Assignment » Give back every record that follows, exactly as written.

Extracted entries »
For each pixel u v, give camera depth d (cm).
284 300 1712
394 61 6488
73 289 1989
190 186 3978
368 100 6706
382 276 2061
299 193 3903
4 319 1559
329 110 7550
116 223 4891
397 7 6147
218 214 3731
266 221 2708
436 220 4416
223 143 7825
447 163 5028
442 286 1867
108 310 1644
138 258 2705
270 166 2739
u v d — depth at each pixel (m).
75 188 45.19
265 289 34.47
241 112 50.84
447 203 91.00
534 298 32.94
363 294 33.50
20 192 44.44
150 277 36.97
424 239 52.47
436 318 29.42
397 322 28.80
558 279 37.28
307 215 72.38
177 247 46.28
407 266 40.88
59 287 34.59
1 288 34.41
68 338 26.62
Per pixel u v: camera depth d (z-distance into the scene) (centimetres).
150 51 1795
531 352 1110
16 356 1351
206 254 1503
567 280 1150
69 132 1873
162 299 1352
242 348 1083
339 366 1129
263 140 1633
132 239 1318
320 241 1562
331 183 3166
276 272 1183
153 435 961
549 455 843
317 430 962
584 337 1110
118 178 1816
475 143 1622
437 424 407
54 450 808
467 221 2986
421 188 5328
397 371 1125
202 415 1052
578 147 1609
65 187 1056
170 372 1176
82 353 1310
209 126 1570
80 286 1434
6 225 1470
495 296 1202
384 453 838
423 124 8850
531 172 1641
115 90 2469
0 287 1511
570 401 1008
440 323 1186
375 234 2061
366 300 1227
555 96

Response »
For each pixel u v, give camera depth d (cm).
284 300 1712
394 61 6488
73 289 1989
190 186 3978
368 100 6706
382 276 2061
299 193 3903
4 319 1559
329 110 7550
116 223 4891
397 7 6147
218 214 3731
266 221 2708
436 220 4416
223 143 7825
447 163 5028
442 286 1867
108 310 1644
138 258 2705
270 166 2739
u v d — depth at each pixel (m).
75 188 45.19
265 289 34.47
241 112 50.84
447 203 91.00
534 298 32.94
363 294 33.50
20 192 44.44
150 277 36.97
424 239 52.47
436 318 29.42
397 322 28.80
558 279 37.28
307 215 72.38
177 247 46.28
407 266 40.88
59 287 34.59
1 288 34.41
68 338 26.62
Per pixel u v: camera depth d (z-distance into the scene) (centimetres).
150 51 1795
531 352 1110
16 356 1351
206 254 1503
567 280 1150
69 132 1873
162 299 1352
242 348 1083
339 366 1129
263 140 1633
132 239 1318
320 241 1562
331 183 3166
276 272 1183
153 435 961
549 455 843
317 430 962
584 337 1110
118 178 1816
475 143 1622
437 424 407
54 450 808
467 221 2986
421 188 5328
397 371 1125
202 415 1052
578 147 1609
65 187 1056
170 372 1176
82 353 1310
209 126 1570
80 286 1434
6 225 1470
495 296 1202
384 453 838
423 124 8850
531 172 1641
115 90 2469
0 287 1511
570 401 1008
440 323 1186
375 234 2061
366 300 1227
555 96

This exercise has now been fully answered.